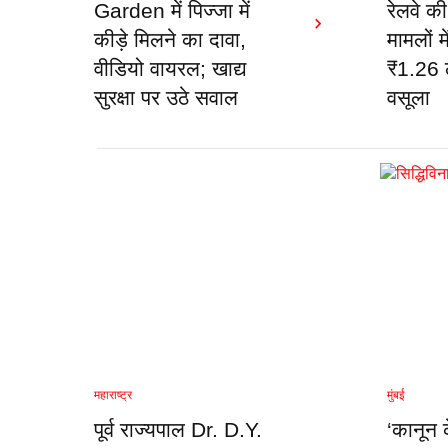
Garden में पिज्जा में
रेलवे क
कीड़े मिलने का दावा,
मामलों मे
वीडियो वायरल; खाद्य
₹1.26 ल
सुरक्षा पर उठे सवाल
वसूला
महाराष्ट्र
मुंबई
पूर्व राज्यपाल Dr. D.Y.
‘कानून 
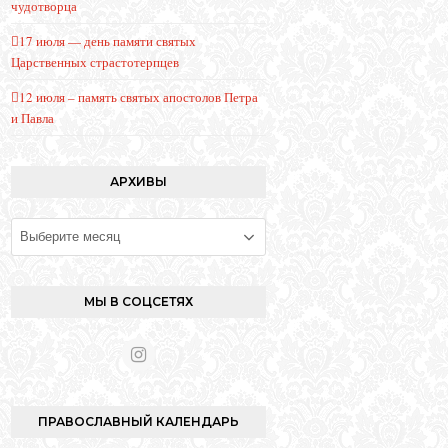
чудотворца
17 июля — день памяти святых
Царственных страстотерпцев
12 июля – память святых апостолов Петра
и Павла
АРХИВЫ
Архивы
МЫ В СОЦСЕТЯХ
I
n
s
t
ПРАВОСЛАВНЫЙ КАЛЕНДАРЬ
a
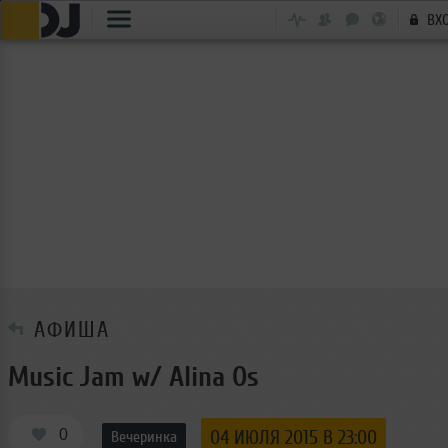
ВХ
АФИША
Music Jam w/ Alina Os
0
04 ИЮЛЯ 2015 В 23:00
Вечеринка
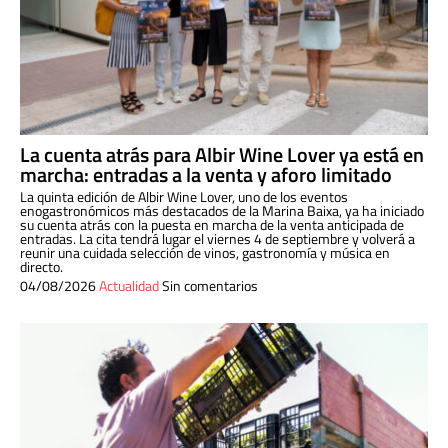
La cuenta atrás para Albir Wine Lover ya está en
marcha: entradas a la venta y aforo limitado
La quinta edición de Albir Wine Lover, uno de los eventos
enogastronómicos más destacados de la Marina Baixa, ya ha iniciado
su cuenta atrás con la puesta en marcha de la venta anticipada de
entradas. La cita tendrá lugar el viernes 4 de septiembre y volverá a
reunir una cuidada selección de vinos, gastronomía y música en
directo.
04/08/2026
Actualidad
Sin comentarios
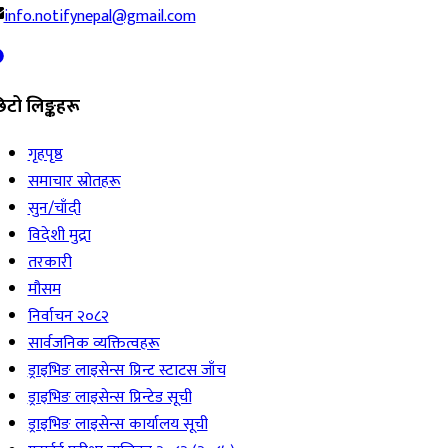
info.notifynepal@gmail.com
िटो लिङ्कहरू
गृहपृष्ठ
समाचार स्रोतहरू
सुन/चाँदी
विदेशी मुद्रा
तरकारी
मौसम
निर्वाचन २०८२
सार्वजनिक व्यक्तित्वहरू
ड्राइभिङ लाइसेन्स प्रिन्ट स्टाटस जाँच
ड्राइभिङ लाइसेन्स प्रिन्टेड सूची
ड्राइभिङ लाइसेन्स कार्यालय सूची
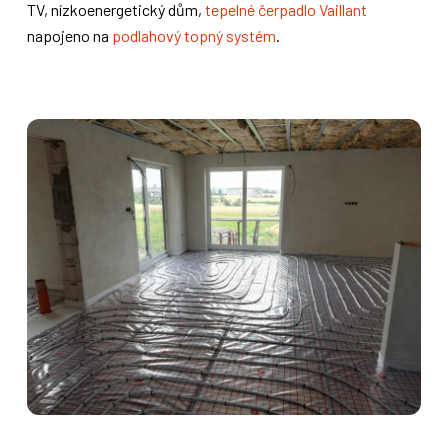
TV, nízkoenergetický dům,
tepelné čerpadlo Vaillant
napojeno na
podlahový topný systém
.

----

Do zrobienia: Zwróć każdy wiersz wpisów, w którym występuje słowo „cuenta”.

Odpowiedź pisemna:
La cuenta atrás para Albir Wine Lover ya está en
su cuenta atrás con la puesta en marcha de la venta anticipada de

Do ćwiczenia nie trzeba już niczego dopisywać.